Timothy Oluseun Adekunle

The purpose of this paper is to examine the Summer performance, comfort, and heat stress in structural timber buildings. The research utilises building simulation as a…

Abstract

Purpose

The purpose of this paper is to examine the Summer performance, comfort, and heat stress in structural timber buildings. The research utilises building simulation as a tool to investigate the performance of the case study buildings under non-extreme weather conditions.

Design/methodology/approach

The research explores three UK sites using the test reference year (TRY) weather files for the current and future weather conditions. The study focuses on the Summer performance and heat stress in non-extreme weather conditions; therefore, the Design Summer Year (DSY) weather files are not used for the simulations. The simulation data are calibrated and validated using the measured data from the field study.

Findings

The results revealed the mean predicted temperatures varied from 20.2–20.8°C for the 2000s. The mean temperatures for the 2030s ranged from 23.1 to 24.2°C. Higher temperatures are predicted at the buildings in the Southeast site than the Midlands and the Northwest sites. The results revealed that there is no significant improvement in the thermal environment when the floor area and the floor-to-ceiling height are increased. However, the study showed that the integration of different design interventions can improve the future performance and resilience of the buildings in various weather conditions.

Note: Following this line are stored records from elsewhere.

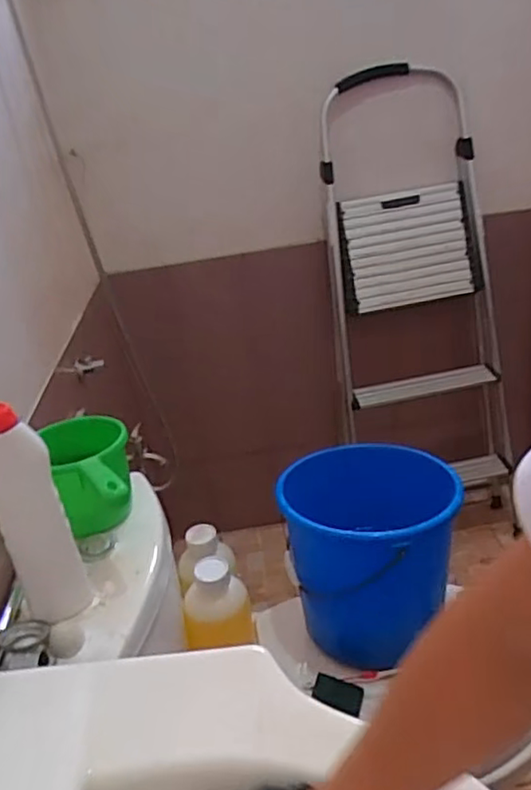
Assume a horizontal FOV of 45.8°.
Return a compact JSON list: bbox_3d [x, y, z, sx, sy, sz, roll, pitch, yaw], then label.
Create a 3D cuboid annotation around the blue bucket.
[{"bbox_3d":[0.163,0.234,0.953,0.242,0.254,0.223,2,28,18],"label":"blue bucket"}]

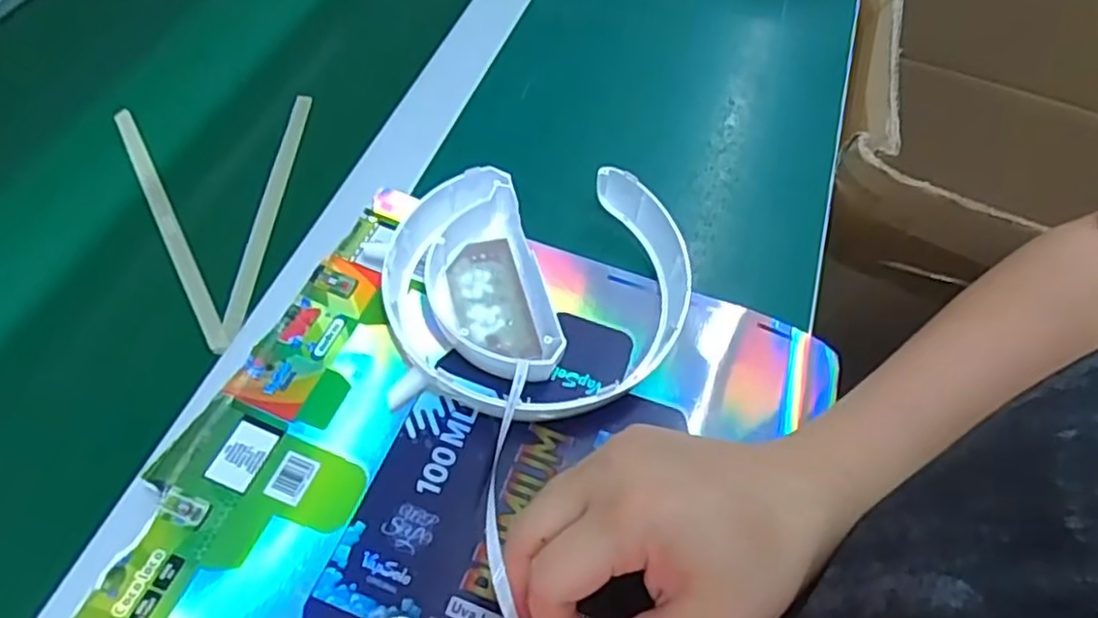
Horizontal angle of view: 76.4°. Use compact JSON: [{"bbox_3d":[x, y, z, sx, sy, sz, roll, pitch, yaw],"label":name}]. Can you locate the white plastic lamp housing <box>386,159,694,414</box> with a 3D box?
[{"bbox_3d":[-0.007,-0.009,0.373,0.154,0.035,0.147,3,56,-3],"label":"white plastic lamp housing"}]

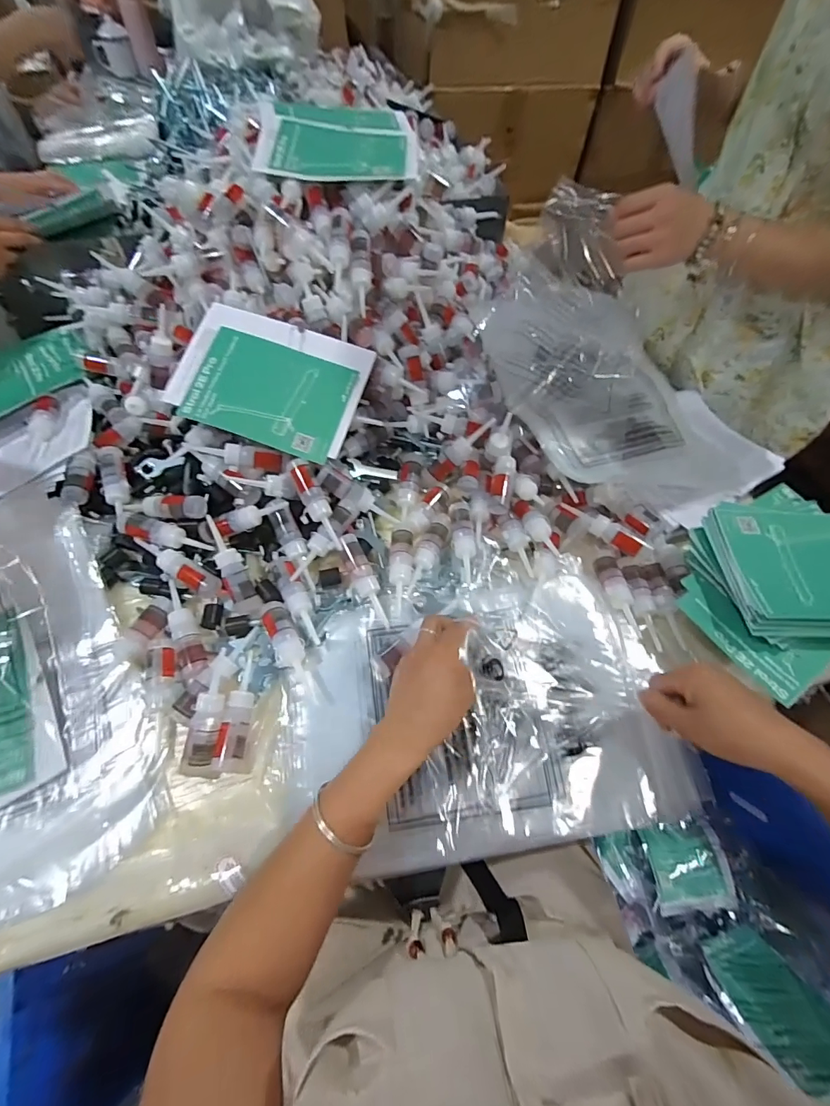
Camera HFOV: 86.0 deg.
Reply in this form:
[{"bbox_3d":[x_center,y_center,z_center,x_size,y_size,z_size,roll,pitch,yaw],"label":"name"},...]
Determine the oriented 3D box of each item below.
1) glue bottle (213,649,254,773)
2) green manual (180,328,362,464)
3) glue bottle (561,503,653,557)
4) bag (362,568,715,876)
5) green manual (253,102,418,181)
[{"bbox_3d":[-0.169,0.150,0.424,0.030,0.022,0.107,-2,59,-3],"label":"glue bottle"},{"bbox_3d":[-0.165,-0.184,0.515,0.173,0.010,0.116,18,78,-1],"label":"green manual"},{"bbox_3d":[0.217,-0.030,0.511,0.103,0.022,0.019,39,65,19],"label":"glue bottle"},{"bbox_3d":[0.113,0.147,0.449,0.322,0.048,0.244,-10,60,-8],"label":"bag"},{"bbox_3d":[-0.106,-0.570,0.612,0.207,0.012,0.192,-2,64,-7],"label":"green manual"}]

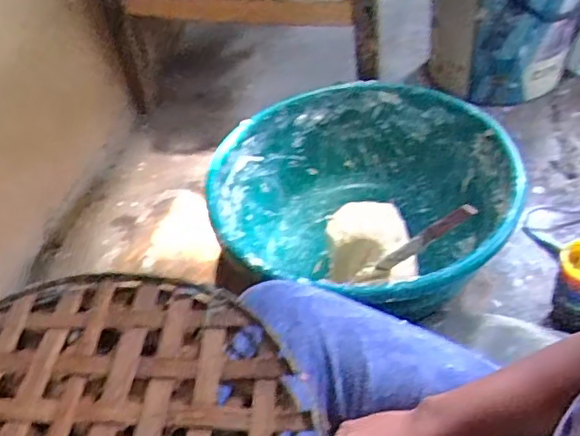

Research limitations/implications

By applying the wet-bulb globe temperature (WBGT) and the Universal Thermal Comfort Index (UTCI) mathematical models to calculate the heat stress at the buildings, the study proposes the WBGT of 20.0°C and the UTCI of 24.1°C as possible heat stress indicators for occupants of the buildings in the 2030s.

Practical implications

On the one hand, the results revealed the maximum temperatures in some of the case study buildings exceed the comfort threshold (28°C). On the other hand, the study showed that occupants of the buildings are not prone to extreme Summertime overheating and heat stress under moderate weather conditions. However, different outcomes may be predicted if DSY weather files for the selected sites are considered.

Originality/value

This study is the first reported work to explore building simulation and mathematical equations to investigate Summer performance, comfort and heat stress indexes in timber buildings under moderate weather conditions in different regional sites in the UK.